仮に高校生が往来で殴打され失神したとすれば、刑事事件に発展した可能性が高い。しかし尼崎市教育委員会は、加害者の顧問を停職73日、監督を減給10分の1(3カ月)の懲戒処分にするにとどまった。

この学校ではこれ以外にも野球部などで暴力・暴言が見られたが、校長と体育科教頭は減給10分の1(1カ月)の懲戒処分になっただけ。加害者の顧問は退職し、校長と体育科教頭は異動となったものの、これほどの問題行為でありながら、だれも訴追されず、刑事処分も受けていない。
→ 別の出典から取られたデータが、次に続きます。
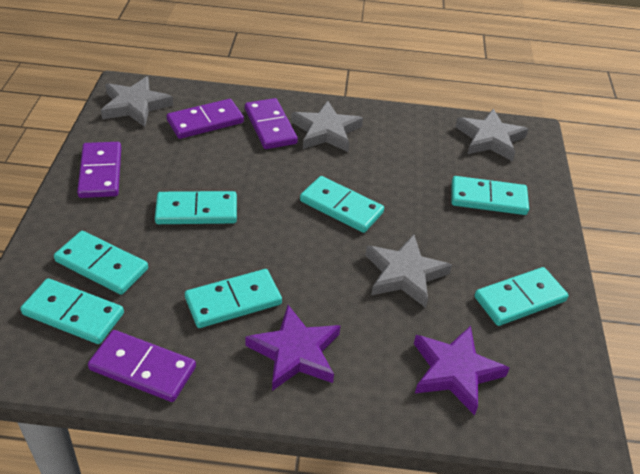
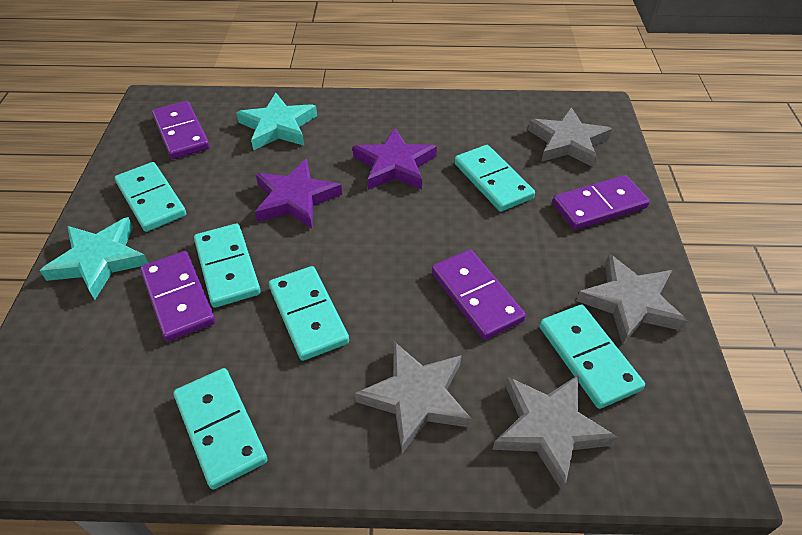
turquoise domino: 7 -> 6
turquoise star: 0 -> 2

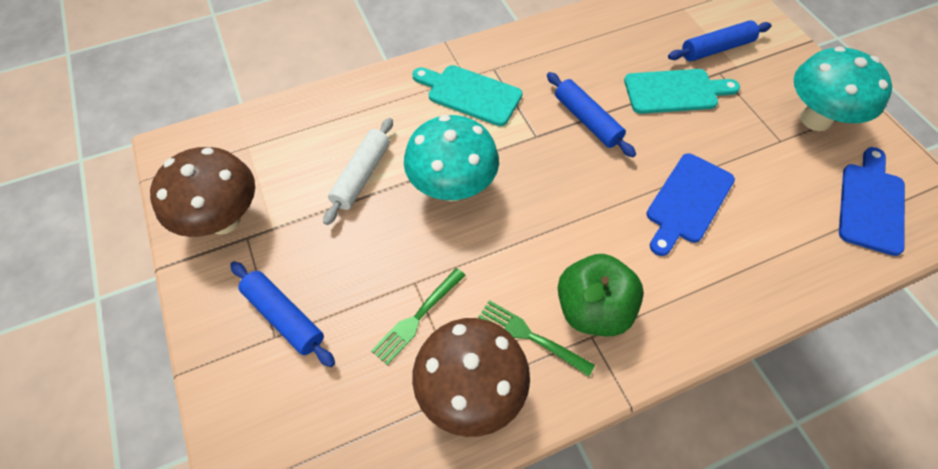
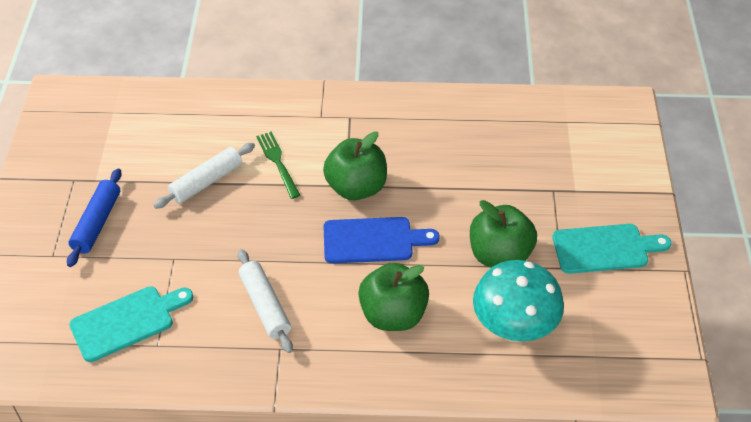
blue cutting board: 2 -> 1
blue rolling pin: 3 -> 1
brown mushroom: 2 -> 0
green apple: 1 -> 3
green fork: 2 -> 1
turquoise mushroom: 2 -> 1
white rolling pin: 1 -> 2

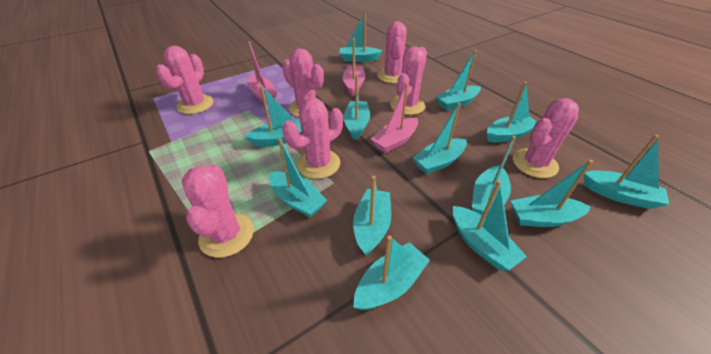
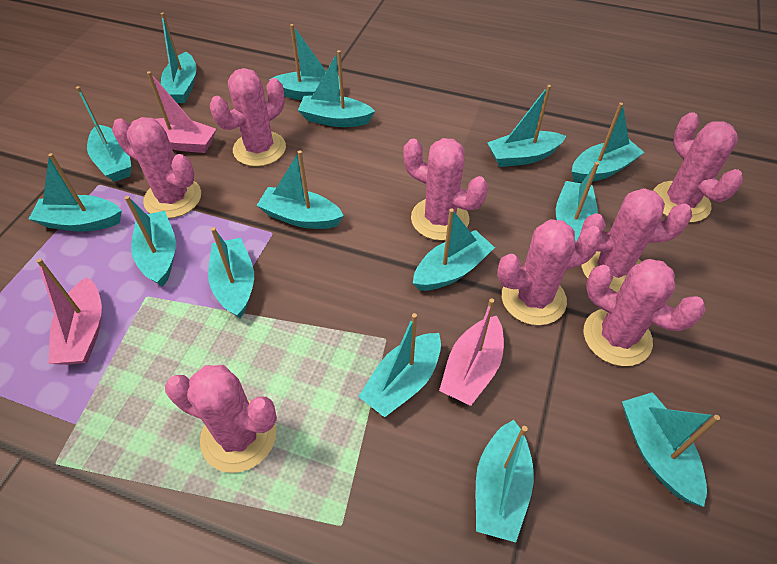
pink cactus: 7 -> 8
turquoise boat: 13 -> 15

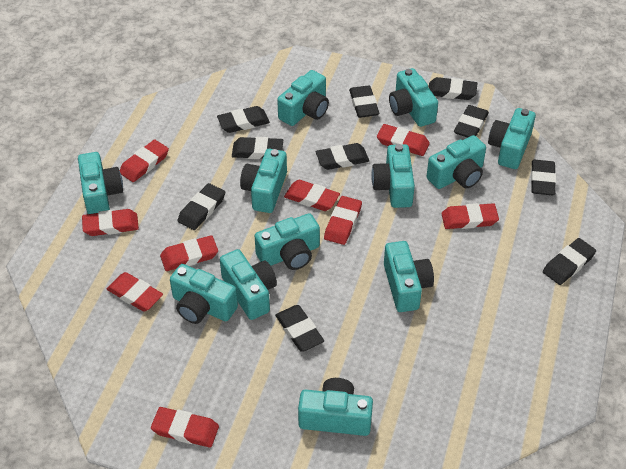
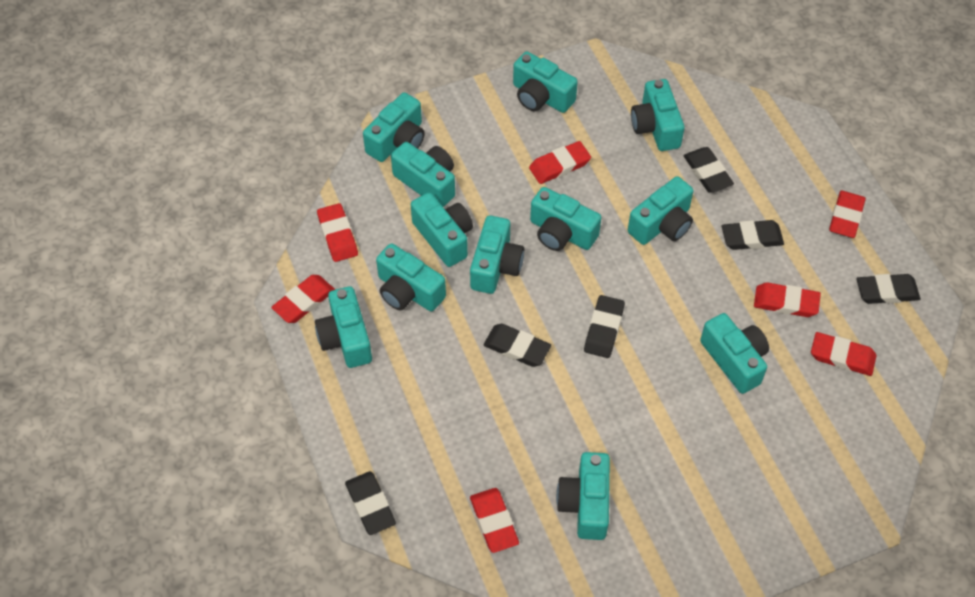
black eraser: 10 -> 6
red eraser: 9 -> 7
結局、日本のスポーツの「暴力体質」の背景には、「暴力」「暴言」「パワハラ」などを否定しきれない日本社会の体質が横たわっているといえるのではないか。

「スポーツ」という概念は明治期に西欧からもたらされたが、ときの政府要人は「たかが遊びではないか」となかなか理解しなかったそうだ。そこで、導入推進派は「スポーツは西欧列強に負けない強い兵隊を作ることに寄与する」という考え方を打ち出し、「富国強兵」の国是に乗ってスポーツ振興を行った。

日本のスポーツが「軍隊」に通じる、規律を重んじ、上下関係に厳しく、ときには鉄拳制裁も辞さない体質になったのは、こうした経緯があるからだ。

戦後、日本が民主主義国家になっても、そうした体質は一掃されなかった。あるベテランの元野球指導者は「軍隊から帰ってきた人がスポーツ指導者に収まってから、むしろ暴力は増えた印象だ」と語る。

この指導者も含め、暴力・暴言を否定し、まっとうな指導をしていた指導者はいつの時代もいた。それでも、全国大会などで実績を上げるのは「暴力・パワハラ指導者」だったため、つねに少数派にとどまってきた。